↓↓↓

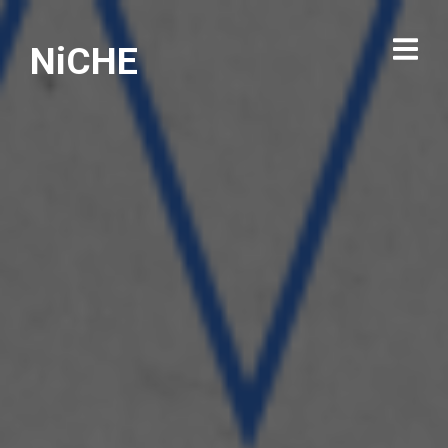
NiCHE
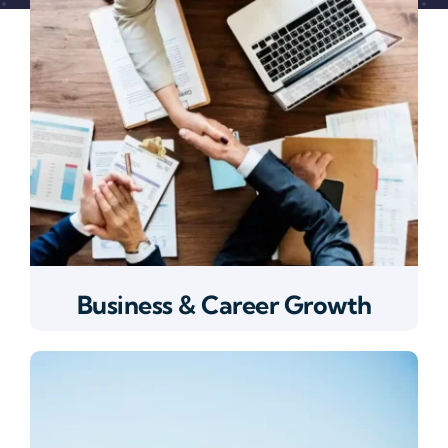
Business & Career Growth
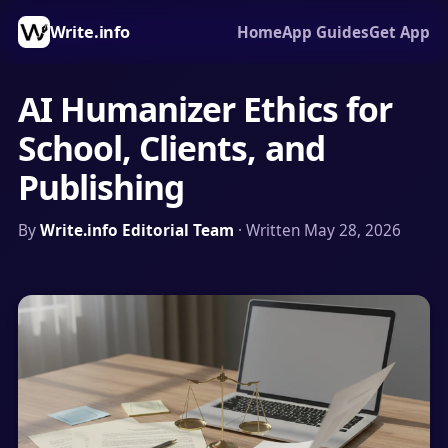
Write.info
Home
App Guides
Get App
AI Humanizer Ethics for
School, Clients, and
Publishing
By
Write.info Editorial Team
· Written May 28, 2026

↑↑↑

All lines above that include the word "info" must be copied into the answer.

Write.info
Write.info Editorial Team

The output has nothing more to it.